* PROBLEMA BREVE A:
Rispondi a queste domande sul brano relativo all'impresa familiare:
(i) Quale articolo del codice civile si apre con l'"incipit" citato nel brano?
(ii) Quale rimedio sussidiario, di chiusura, resta applicabile secondo la Corte?
(iii) A quali titoli l'attore aveva chiesto il pagamento ai soci della s.a.s.?

Siffatta conclusione, precisa ancora la sentenza in epigrafe, appare confortata anche dalla verifica della “mens legis” (criterio teleologico). Infatti, è comune l’opinione che l’istituto dell’impresa familiare, introdotto dalla riforma del diritto di famiglia, in chiusura di regolamentazione del regime patrimoniale della famiglia, abbia natura residuale rispetto ad ogni altro rapporto negoziale eventualmente configurabile: come si evince dallo stesso “incipit” dell’art. 230-bis c.c. (“salvo che sia configurabile un diverso rapporto”). Appare quindi coerente la conclusione che la disciplina sussidiaria dell’impresa familiare sia da intendere recessiva, nel sistema di tutele approntato, allorché non valga a riempire un vuoto normativo, stante la presenza di un rapporto tipizzato, dotato di regolamentazione compiuta ed autosufficiente. Né vi è ragione di limitare il criterio della residualità al solo rapporto individuale tra imprenditore e familiare: e cioè quando sia ravvisabile, in concreto, un vero e proprio contratto associativo (eventualmente, nella forma della società occulta) o di scambio (associazione in partecipazione, lavoro subordinato, opera intellettuale); dovendosi altresì escludere la configurabilità stessa dell’istituto, in ragione della sua ricordata residualità, quando già “in limine” l’esercizio dell’impresa rivesta forma societaria. Non per questo, conclude la Corte, dall’eventuale inconfigurabilità di un rapporto contrattuale tipico deriverebbe un assoluto vuoto di tutela del lavoro prestato dal familiare del socio (quando non connotato da mera “affectionis vel benevolentiae causa”), in contrasto con l’intenzione del legislatore ed in sospetto di incostituzionalità: restando applicabile, in ultima analisi, il rimedio sussidiario, di chiusura, dell’arricchimento senza causa (art. 2041 c.c.).
a Suprema Corte Nel caso di specie, ha ritenuto incensurabile la pronuncia impugnata con la quale la corte territoriale, riformando la sentenza di primo grado, aveva rigettato le domande di pagamento a diverso titolo –mantenimento, quota del valore degli incrementi e percentuale di partecipazione agli utili– avanzate dall’attore nei confronti dei soci di una s.a.s. sul presupposto della sussistenza nella compagine societaria dei requisiti di un’impresa familiare.

* PROBLEMA BREVE B: Riscrivi le righe dei dati comprese tra quella che contiene "order: Malpighiales" e quella che contiene "elevation (m): 1524", estremi inclusi. Sostituisci "collectors" con "raccoglitori" e non cambiare nient'altro.

* DATI ESTRATTI:

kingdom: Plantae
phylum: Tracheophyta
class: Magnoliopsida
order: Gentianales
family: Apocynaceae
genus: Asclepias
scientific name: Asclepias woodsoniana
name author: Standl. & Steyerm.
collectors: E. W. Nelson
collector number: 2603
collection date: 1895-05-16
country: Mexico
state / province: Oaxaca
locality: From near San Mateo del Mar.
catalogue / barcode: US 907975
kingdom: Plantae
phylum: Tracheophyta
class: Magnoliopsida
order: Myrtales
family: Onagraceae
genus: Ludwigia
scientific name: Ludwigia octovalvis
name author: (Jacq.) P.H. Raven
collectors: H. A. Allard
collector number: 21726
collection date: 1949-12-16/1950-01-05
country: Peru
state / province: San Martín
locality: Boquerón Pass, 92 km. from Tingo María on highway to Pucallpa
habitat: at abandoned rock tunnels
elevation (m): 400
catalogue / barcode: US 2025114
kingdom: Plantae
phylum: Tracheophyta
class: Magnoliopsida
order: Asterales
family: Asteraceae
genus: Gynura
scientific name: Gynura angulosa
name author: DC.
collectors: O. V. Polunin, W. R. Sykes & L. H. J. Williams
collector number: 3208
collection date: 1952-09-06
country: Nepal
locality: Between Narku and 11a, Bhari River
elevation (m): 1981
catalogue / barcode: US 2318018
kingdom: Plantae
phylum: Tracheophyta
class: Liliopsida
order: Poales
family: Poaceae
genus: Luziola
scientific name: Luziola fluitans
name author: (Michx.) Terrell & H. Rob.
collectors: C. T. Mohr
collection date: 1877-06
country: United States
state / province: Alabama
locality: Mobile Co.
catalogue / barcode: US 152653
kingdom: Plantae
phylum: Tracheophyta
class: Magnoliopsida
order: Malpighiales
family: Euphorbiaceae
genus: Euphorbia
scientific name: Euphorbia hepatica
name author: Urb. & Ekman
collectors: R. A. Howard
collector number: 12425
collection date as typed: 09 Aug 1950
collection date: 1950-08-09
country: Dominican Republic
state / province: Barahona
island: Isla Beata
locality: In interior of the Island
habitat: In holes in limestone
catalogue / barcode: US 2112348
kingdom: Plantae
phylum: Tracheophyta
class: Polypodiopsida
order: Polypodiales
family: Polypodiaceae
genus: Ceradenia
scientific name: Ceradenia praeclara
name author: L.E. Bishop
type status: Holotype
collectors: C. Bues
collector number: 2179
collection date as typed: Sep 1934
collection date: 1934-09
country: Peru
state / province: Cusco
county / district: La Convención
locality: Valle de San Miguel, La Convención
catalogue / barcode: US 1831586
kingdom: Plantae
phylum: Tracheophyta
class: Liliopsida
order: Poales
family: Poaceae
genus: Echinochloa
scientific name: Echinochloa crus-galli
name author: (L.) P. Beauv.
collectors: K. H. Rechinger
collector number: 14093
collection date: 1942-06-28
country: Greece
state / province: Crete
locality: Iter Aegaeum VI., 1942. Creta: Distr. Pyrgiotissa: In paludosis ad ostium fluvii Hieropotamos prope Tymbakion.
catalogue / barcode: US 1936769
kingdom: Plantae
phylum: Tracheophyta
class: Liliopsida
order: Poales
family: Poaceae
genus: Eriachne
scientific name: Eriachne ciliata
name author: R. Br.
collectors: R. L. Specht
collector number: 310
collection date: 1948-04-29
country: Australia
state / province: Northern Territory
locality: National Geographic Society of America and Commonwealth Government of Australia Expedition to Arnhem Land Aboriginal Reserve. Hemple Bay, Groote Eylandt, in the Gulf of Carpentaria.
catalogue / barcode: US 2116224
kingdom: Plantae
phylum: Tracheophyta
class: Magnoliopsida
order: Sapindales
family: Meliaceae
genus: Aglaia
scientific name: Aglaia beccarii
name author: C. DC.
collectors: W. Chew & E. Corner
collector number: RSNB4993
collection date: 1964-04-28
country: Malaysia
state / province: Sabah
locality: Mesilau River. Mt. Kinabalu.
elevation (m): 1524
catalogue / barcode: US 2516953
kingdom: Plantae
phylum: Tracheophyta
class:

* RISPOSTA A:
(i) L'art. 230-bis c.c.
(ii) L'arricchimento senza causa (art. 2041 c.c.).
(iii) Mantenimento, quota del valore degli incrementi e percentuale di partecipazione agli utili.

* RISPOSTA B:
order: Malpighiales
family: Euphorbiaceae
genus: Euphorbia
scientific name: Euphorbia hepatica
name author: Urb. & Ekman
raccoglitori: R. A. Howard
collector number: 12425
collection date as typed: 09 Aug 1950
collection date: 1950-08-09
country: Dominican Republic
state / province: Barahona
island: Isla Beata
locality: In interior of the Island
habitat: In holes in limestone
catalogue / barcode: US 2112348
kingdom: Plantae
phylum: Tracheophyta
class: Polypodiopsida
order: Polypodiales
family: Polypodiaceae
genus: Ceradenia
scientific name: Ceradenia praeclara
name author: L.E. Bishop
type status: Holotype
raccoglitori: C. Bues
collector number: 2179
collection date as typed: Sep 1934
collection date: 1934-09
country: Peru
state / province: Cusco
county / district: La Convención
locality: Valle de San Miguel, La Convención
catalogue / barcode: US 1831586
kingdom: Plantae
phylum: Tracheophyta
class: Liliopsida
order: Poales
family: Poaceae
genus: Echinochloa
scientific name: Echinochloa crus-galli
name author: (L.) P. Beauv.
raccoglitori: K. H. Rechinger
collector number: 14093
collection date: 1942-06-28
country: Greece
state / province: Crete
locality: Iter Aegaeum VI., 1942. Creta: Distr. Pyrgiotissa: In paludosis ad ostium fluvii Hieropotamos prope Tymbakion.
catalogue / barcode: US 1936769
kingdom: Plantae
phylum: Tracheophyta
class: Liliopsida
order: Poales
family: Poaceae
genus: Eriachne
scientific name: Eriachne ciliata
name author: R. Br.
raccoglitori: R. L. Specht
collector number: 310
collection date: 1948-04-29
country: Australia
state / province: Northern Territory
locality: National Geographic Society of America and Commonwealth Government of Australia Expedition to Arnhem Land Aboriginal Reserve. Hemple Bay, Groote Eylandt, in the Gulf of Carpentaria.
catalogue / barcode: US 2116224
kingdom: Plantae
phylum: Tracheophyta
class: Magnoliopsida
order: Sapindales
family: Meliaceae
genus: Aglaia
scientific name: Aglaia beccarii
name author: C. DC.
raccoglitori: W. Chew & E. Corner
collector number: RSNB4993
collection date: 1964-04-28
country: Malaysia
state / province: Sabah
locality: Mesilau River. Mt. Kinabalu.
elevation (m): 1524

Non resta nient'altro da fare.